Caminé por el alrededor de la casa, presionando el rifle en el piso con mi mano de vez en cuando, que no tenía más que otra utilidad que golpear de ser necesario al estar con pocos tiros.
Limpié mis zapatos fuera, arrastrándolos para que el lodo que se había aferrado a las suelas se quitara y no ensuciara el piso al entrar, no quería limpiar antes de que llegaran mis padres.
Ingresé a la casa por la puerta trasera, justo donde estaba la cocina y daba paso al salón. Busqué en la alacena un vaso, fui al grifo y tomé del agua, estaba completamente sediento tras el extenuante ejercicio realizado esa noche.
Al terminar, puse el arma sobre la mesa y me senté en una de las sillas. En un instante me dio el impulso de mover el rifle al recordar las palabras de mi madre de no querer ese tipo de cosas sobre la mesa, pero luego recordé que ella no se encontraba y lo dejé pasar. Hasta ese punto llegaba mi miedo a esa mujer.
De repente un sonido vino desde arriba, justo donde se encontraba el salón de armas, miré en dirección al techo intentando recordar si Mara estuviese... Espera. Mara estaba muerta. Estaba solo en casa.
Supuestamente solo.
Las luces seguían apagadas en todo el lugar, solo entraban reflejos de otras casas y eran bastante ligeras. Me levanté despacio de la silla para tomar el dispositivo sobre la mesa con la mirada fija en el oscuro salón, caminé despacio para adentrarme a ella intentando percibir algún movimiento o algo que me diera indicios de no estar solo.
Mis ojos se empezaron a adaptar y podía distinguir unas que otras cosas, sostuve el alargado dispositivo de disparos sobre mis hombros, en total mutismo.
Pasó un corto tiempo, pero logré escuchar algo bastante cerca, algo se cayó y el sonido venía de arriba.
Activé la escopeta como si fuese a disparar a pesar de que se encontraba vacía, solo para alertar a quién sea que estuviera dentro de la casa de que estaba armado. Levanté el mismo hasta una posición de defensa para adentrarme aún más con intenciones de no chocar con nada. Al percibir mi cercanía con las escaleras, intenté subir peldaño por peldaño lo más lento posible para no hacer ningún sonido, seguía alerta.
Al llegar al segundo piso noté una luz encendida, estaba bastante seguro de que todo estaba apagado cuando me fui. ¡Maldita sea, si era la habitación de Mara! Caminé apresurado, sin importar el ruido o el objeto roto frente a la puerta y entré en ella para notar que todo estaba igual de como lo había dejado antes de irme, pero cuando quise para verificar mejor a detalle, sentí un portazo venir de la misma puerta trasera.
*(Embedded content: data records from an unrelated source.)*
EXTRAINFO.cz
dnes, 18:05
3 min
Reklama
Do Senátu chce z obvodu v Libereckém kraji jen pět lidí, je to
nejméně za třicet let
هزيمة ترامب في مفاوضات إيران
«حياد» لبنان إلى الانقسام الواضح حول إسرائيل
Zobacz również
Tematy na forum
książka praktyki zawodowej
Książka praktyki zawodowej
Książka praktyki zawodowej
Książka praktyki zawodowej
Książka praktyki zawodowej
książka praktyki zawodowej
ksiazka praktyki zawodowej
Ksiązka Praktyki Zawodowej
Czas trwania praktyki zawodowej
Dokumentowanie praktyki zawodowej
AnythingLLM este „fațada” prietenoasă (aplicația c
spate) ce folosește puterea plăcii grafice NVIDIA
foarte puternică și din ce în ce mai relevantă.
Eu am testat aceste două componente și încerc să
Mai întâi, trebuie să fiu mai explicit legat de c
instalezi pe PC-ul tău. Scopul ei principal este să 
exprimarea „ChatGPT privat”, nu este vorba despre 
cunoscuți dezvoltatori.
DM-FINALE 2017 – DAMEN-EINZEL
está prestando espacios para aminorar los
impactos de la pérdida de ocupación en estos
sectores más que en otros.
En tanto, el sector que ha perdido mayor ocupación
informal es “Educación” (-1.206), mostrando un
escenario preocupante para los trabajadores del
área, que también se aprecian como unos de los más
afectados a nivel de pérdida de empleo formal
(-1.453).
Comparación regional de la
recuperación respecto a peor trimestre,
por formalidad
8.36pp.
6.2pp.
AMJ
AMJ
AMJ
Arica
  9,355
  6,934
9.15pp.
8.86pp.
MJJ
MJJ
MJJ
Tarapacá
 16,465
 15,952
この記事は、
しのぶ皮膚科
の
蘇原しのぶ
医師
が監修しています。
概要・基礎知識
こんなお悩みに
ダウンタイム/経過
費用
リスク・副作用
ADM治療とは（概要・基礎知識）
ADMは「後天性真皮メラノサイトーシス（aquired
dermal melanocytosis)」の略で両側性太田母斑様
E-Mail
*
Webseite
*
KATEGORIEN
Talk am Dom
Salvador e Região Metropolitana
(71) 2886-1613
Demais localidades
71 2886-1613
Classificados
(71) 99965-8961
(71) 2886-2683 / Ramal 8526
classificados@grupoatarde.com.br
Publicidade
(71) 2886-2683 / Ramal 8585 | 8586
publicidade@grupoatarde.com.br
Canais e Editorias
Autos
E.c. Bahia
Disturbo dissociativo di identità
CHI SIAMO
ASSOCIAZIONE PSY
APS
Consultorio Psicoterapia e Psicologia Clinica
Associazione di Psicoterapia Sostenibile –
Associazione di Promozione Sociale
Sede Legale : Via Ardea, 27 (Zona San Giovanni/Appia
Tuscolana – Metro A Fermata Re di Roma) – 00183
Miré a la ventana y corrí a ella para abrirla, saqué mi cabeza con presura mirando al jardín trasero. Nada. No había nadie, no se escuchaba nada.
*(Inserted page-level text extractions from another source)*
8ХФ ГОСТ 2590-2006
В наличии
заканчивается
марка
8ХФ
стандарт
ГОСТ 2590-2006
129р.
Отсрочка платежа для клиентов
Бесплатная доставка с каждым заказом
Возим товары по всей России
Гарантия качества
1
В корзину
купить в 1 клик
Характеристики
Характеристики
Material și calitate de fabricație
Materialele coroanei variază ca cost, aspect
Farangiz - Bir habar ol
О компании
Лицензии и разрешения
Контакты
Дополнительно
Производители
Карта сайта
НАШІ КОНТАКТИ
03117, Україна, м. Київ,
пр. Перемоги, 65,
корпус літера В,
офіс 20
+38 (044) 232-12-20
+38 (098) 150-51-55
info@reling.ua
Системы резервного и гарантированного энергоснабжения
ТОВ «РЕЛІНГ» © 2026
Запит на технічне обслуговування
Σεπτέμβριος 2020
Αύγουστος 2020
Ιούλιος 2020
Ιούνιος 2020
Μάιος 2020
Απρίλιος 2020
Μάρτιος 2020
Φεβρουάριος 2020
Sea quien sea, entró a mi casa e hizo algo.
Apreté los dientes con rabia para cerrar la ventana con impulso cuando entré la cabeza, un gruñido de frustración abandonó mi cuerpo y estrellé el fusil en el piso para después pasar con ira mis manos por mi cara, quería arrancármela de la repulsión que sentí hacia mí mismo.
¡Maldita sea! ¡Maldita sea una y mil veces el que entró a mi casa! Por su culpa había roto la regla cuatro: «Nadie entra a la casa».
No me podía estar sucediendo eso, errático me agaché para tomar lo que había lanzado al piso, pero me frené antes de levantarme, ¿acaso eso era un carnet universitario? Lo tomé con atención y le di la vuelta para darme cuenta de que era...
El carnet de Lohan.
Lo apreté el plástico con la suficiente rabia como para doblarlo y tensé mi mandíbula al mirar a la nada, imaginando cada una de las cosas que le haría cuando lo volviera a ver.
Si él tenía suerte, disfrutaría bastante su última noche.